#### [What the task asks]
Could you write out the listing starting at its first line and ending at the line containing "filter = ahrs10filter;", replacing "English" with "British" and leaving everything else unchanged?
═══ Task input
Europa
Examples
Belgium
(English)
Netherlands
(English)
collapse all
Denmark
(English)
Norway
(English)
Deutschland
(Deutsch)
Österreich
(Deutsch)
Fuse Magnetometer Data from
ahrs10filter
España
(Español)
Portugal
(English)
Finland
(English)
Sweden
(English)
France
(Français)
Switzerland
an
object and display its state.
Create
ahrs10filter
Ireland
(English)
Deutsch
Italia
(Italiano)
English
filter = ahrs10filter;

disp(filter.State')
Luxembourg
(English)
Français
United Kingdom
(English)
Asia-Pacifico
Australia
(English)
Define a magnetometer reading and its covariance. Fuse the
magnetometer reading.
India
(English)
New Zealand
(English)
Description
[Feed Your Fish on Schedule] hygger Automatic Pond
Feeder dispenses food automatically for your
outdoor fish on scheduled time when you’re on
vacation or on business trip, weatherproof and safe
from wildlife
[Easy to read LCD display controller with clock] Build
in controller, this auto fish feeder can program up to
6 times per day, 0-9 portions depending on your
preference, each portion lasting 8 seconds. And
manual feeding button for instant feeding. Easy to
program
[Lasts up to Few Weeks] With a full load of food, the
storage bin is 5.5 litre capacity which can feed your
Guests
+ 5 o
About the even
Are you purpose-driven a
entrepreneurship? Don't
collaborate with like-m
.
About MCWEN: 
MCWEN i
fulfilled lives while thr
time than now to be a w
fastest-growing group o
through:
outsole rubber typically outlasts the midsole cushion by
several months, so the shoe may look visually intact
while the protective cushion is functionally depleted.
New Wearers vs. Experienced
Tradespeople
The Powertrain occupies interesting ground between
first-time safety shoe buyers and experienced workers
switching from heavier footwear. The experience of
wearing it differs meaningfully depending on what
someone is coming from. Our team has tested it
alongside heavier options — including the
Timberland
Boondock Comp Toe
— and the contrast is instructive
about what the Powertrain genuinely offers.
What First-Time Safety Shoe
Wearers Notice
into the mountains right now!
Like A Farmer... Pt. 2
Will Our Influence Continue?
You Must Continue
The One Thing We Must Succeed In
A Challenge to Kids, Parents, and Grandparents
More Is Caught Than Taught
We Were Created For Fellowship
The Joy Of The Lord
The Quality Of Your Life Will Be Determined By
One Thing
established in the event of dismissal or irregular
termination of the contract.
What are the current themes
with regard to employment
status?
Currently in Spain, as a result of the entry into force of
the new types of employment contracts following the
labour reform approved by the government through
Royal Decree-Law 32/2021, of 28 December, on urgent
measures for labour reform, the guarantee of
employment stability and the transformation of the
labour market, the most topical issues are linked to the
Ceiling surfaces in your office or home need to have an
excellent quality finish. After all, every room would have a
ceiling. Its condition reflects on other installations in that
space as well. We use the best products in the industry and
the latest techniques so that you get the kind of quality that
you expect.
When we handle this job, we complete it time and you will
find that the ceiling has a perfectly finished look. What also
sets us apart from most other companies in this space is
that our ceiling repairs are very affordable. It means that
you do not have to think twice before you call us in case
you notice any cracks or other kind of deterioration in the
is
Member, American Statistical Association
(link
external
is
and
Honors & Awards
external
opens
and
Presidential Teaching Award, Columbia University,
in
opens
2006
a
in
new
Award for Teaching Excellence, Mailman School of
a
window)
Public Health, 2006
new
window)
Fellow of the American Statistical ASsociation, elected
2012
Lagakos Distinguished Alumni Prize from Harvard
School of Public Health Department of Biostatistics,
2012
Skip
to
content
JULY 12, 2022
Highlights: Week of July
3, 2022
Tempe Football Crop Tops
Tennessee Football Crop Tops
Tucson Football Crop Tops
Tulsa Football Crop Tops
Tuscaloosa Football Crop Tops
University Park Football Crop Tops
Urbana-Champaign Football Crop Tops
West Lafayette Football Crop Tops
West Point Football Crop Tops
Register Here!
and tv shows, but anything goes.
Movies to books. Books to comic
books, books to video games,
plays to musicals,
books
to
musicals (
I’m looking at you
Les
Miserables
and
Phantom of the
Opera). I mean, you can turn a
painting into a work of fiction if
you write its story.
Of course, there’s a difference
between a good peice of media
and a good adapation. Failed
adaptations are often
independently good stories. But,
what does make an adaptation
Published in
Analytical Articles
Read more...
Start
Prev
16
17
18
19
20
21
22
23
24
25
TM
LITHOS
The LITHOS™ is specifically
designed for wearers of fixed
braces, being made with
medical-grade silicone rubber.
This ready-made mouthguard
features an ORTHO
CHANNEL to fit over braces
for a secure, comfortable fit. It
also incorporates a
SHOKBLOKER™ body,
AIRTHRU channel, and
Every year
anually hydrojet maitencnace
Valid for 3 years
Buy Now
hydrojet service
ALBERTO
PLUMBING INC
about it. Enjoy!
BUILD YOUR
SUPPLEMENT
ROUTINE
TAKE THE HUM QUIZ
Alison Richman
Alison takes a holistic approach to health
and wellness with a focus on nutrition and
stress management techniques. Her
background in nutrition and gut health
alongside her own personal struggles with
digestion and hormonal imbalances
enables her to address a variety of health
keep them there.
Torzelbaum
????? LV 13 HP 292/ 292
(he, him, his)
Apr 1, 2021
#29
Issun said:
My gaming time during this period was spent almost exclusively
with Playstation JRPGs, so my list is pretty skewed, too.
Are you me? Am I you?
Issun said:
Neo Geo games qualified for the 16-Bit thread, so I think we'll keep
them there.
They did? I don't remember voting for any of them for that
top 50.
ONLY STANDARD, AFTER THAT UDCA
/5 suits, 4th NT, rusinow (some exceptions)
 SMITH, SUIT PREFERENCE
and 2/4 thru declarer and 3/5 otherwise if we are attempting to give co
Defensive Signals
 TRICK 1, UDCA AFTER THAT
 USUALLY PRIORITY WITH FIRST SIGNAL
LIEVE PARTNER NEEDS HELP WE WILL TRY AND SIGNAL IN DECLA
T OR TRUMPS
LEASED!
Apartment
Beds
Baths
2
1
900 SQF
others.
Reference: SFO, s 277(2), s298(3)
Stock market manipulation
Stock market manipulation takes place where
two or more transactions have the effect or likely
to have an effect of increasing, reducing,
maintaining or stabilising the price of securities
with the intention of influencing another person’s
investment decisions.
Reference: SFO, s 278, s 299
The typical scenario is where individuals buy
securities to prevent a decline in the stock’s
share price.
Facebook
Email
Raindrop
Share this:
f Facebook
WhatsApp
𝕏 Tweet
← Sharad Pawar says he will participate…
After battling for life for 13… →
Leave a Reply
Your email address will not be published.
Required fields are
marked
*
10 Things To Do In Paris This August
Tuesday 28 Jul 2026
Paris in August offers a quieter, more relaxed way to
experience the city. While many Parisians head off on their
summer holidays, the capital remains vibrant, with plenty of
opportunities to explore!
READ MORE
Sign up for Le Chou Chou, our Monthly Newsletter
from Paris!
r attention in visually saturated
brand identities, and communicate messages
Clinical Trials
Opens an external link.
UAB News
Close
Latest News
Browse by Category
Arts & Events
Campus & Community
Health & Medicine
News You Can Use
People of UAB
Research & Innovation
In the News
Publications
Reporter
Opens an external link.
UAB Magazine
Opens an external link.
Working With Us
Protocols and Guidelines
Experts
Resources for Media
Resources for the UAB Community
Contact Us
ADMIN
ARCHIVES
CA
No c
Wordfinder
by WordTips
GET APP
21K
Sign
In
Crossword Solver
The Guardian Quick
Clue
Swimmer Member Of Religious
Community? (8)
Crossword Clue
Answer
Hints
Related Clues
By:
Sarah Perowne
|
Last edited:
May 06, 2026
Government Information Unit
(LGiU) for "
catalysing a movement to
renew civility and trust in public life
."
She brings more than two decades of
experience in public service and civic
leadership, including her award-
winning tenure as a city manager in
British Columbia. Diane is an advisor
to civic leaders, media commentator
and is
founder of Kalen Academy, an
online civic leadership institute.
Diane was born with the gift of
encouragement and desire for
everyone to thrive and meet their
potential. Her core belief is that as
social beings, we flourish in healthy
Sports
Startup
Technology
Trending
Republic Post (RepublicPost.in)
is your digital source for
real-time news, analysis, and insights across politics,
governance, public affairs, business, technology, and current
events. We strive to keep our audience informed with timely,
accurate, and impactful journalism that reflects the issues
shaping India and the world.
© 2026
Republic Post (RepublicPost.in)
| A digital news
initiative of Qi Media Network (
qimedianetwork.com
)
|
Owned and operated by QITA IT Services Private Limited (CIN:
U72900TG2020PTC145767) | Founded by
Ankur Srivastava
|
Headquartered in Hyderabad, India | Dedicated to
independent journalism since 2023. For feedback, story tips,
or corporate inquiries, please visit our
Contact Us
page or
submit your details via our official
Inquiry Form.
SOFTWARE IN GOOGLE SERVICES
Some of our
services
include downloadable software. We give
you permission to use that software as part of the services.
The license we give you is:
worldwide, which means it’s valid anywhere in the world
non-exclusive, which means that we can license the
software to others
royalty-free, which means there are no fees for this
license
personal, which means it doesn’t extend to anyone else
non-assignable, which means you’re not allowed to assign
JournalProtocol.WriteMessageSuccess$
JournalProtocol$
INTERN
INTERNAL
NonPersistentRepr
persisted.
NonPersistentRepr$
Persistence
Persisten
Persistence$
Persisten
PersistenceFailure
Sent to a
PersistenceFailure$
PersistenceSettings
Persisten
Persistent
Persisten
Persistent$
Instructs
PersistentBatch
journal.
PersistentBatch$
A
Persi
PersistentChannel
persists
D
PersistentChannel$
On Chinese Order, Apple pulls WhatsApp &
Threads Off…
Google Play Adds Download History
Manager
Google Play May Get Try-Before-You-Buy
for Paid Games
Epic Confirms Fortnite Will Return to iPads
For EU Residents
══════
#### [Response below]
Europa
Examples
Belgium
(British)
Netherlands
(British)
collapse all
Denmark
(British)
Norway
(British)
Deutschland
(Deutsch)
Österreich
(Deutsch)
Fuse Magnetometer Data from
ahrs10filter
España
(Español)
Portugal
(British)
Finland
(British)
Sweden
(British)
France
(Français)
Switzerland
an
object and display its state.
Create
ahrs10filter
Ireland
(British)
Deutsch
Italia
(Italiano)
British
filter = ahrs10filter;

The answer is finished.